La nostra Resistenza era prima di tutto la fame di un popolo, la paura che ti azzerava la salivazione e ti torceva lo stomaco. Diventare partigiana, per me, è stata una logica conseguenza della mia educazione, ce l’avevo nel sangue. Eravamo tutti convinti non di rifare l’Italia ma di rifare il mondo, un mondo più libero e più giusto.
Francesca Laura Wronowski è stata una figura importante della Resistenza in Liguria, militando nella brigata Giustizia e Libertà ha partecipato a numerose azioni, fra cui la liberazione dei prigionieri ebrei dal campo di Calvari, vicino Chiavari.
Nata a Milano il 1° gennaio 1924 da una famiglia benestante di origine polacca per linea paterna, i suoi genitori erano Anita Titta, che gestiva un atelier di sartoria e Casimiro Wronowski, avvocato e giornalista del Corriere della Sera.
Era la nipote di Giacomo Matteotti, sposato con sua zia, la sorella di sua madre.

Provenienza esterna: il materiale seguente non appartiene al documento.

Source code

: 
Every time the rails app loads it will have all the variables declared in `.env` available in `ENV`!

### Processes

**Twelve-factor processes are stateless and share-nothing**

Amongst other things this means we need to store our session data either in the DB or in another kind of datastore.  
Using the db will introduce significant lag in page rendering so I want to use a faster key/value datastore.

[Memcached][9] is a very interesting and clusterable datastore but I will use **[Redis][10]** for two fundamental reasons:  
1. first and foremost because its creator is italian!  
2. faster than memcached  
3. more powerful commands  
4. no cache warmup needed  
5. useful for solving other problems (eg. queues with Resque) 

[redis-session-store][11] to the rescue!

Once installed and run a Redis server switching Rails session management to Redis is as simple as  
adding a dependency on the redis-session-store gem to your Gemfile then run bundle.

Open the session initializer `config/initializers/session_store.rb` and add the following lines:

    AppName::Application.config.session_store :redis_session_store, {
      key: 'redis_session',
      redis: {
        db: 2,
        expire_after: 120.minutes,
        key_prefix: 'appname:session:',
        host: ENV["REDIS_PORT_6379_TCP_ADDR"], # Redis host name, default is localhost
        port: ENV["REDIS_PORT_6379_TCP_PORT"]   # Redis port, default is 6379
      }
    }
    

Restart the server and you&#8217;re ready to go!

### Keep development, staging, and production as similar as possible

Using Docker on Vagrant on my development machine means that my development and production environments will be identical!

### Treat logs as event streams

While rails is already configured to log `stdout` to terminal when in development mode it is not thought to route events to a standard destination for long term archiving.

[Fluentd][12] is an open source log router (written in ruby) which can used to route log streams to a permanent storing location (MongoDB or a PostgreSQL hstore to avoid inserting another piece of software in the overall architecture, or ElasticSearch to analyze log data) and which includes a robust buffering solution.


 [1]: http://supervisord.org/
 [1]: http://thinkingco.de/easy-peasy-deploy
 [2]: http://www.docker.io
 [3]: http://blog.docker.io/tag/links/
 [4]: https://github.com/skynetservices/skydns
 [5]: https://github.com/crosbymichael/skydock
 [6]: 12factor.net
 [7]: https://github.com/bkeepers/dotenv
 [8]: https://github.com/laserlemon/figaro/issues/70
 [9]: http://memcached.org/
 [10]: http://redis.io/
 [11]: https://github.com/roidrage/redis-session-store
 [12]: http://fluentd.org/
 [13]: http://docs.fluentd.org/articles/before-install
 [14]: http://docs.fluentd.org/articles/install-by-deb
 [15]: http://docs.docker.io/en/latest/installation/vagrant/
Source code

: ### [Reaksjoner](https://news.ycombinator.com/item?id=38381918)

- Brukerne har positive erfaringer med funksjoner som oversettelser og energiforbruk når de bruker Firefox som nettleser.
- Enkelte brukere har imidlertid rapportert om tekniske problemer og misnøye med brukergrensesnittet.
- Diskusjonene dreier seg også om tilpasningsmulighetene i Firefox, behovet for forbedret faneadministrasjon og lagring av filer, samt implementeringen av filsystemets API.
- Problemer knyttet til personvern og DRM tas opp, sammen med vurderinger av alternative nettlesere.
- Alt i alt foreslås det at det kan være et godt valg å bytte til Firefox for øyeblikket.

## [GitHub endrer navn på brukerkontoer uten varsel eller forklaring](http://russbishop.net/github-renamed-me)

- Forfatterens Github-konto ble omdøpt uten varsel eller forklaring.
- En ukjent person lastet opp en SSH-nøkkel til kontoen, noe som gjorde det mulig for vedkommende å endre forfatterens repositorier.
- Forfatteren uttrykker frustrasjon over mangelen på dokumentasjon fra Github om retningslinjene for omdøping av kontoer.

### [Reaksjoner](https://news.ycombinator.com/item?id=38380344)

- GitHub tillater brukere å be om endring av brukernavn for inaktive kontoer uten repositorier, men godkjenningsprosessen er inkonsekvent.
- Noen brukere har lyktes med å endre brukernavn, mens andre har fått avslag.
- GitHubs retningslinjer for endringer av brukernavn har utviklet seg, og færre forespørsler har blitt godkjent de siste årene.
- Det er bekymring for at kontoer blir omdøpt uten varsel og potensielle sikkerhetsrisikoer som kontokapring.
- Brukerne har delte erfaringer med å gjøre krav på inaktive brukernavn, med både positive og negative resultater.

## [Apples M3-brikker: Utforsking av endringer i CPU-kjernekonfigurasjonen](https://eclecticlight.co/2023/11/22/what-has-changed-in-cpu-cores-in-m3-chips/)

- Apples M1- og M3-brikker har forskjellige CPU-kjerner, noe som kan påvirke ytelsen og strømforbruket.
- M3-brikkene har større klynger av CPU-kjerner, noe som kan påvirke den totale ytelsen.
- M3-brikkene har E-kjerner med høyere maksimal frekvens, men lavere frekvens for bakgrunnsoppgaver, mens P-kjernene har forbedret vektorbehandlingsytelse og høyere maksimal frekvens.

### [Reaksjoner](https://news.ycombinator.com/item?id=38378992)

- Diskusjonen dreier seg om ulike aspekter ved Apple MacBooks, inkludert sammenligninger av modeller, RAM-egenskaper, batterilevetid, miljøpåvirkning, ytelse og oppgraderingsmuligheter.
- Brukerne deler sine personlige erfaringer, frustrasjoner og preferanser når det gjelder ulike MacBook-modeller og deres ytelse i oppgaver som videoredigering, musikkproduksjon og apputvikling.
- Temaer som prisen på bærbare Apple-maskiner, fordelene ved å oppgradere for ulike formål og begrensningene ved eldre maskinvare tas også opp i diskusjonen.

L’assassinio del deputato socialista da parte dei fascisti, che ha segnato il corso della storia e della politica italiana, aveva stravolto inesorabilmente il destino della loro famiglia. Suo padre lasciò per protesta l’incarico al giornale (non venne reintegrato neppure alla fine della guerra) e si trasferirono a Finale Ligure, per i problemi di salute di Laura e suo fratello. Lasciati gli agi della città e senza più il lavoro dei genitori, si ritrovarono in una condizione di emarginazione, ristrettezze economiche e continuo controllo da parte della polizia.
Nel 1943, col nome di battaglia Kiky, anche se si è sempre fatta chiamare Laura, era entrata a far parte della brigata partigiana Giustizia e Libertà, intitolata a Giacomo Matteotti.
Per diciotto mesi, lontana dalla famiglia, sfidando i pericoli con un piccolo e sgangherato commando, ha fatto da staffetta in bicicletta, portava ordini da un campo all’altro, ha aiutato come infermiera e combattuto in numerose azioni di guerriglia contro le squadre fasciste e i convogli tedeschi.
Suo padre venne arrestato dai fascisti e condotto alla Casa dello Studente di Genova, sede della Gestapo, luogo famoso per le atroci torture che venivano inflitte a danno dei prigionieri. Lo scopo dell’arresto era quello di estorcere informazioni utili su Laura e sua sorella Natalia, legate al comandante “Umberto”, ricercato numero uno della brigata. Venne tenuto in prigionia per due mesi prima di essere barattato con un ufficiale tedesco.
Tra giugno e luglio del 1944, Laura Wronowski ha partecipato alla liberazione del Campo di concentramento di Calvari in cui erano internati trenta ebrei.
Terminata la guerra, la famiglia è tornata a Milano e lei ha iniziato a collaborare con un giornale, diventando professionista nel 1951.
Commendatore al Merito della Repubblica Italiana, nel 2016 è stata insignita della Medaglia di Liberazione dal Ministero della Difesa. Nel 2018 ha ricevuto il premio nazionale ‘Renato Benedetto Fabrizi‘ per l’impegno profuso nella difesa della libertà nazionale durante gli anni della sua giovinezza. Nel 2018 la città di Milano l’ha insignita con l’Ambrogino d’oro per il ruolo svolto durante la Resistenza: staffetta informatrice, infermiera tuttofare e pioniera della formazione di Giustizia e Libertà.
Sempre in prima linea per diverse cause sociali, per tutta la vita ha portato la sua esperienza e testimonianza in consessi pubblici, scuole, piazze, teatri, per ricordare i valori portanti del movimento partigiano e della Costituzione.
Nel 2014 ha interpretato se stessa nel documentario La memoria degli ultimi, realizzato con l’ANPI.
Nel 2019 è stata pubblicata la sua biografia, dal titolo Con l’anima di traverso. la storia di resistenza e libertà di Laura Wronovski, scritto dalla giornalista Zita Dazzi.
Si è spenta a Milano il 22 gennaio 2023, aveva 99 anni.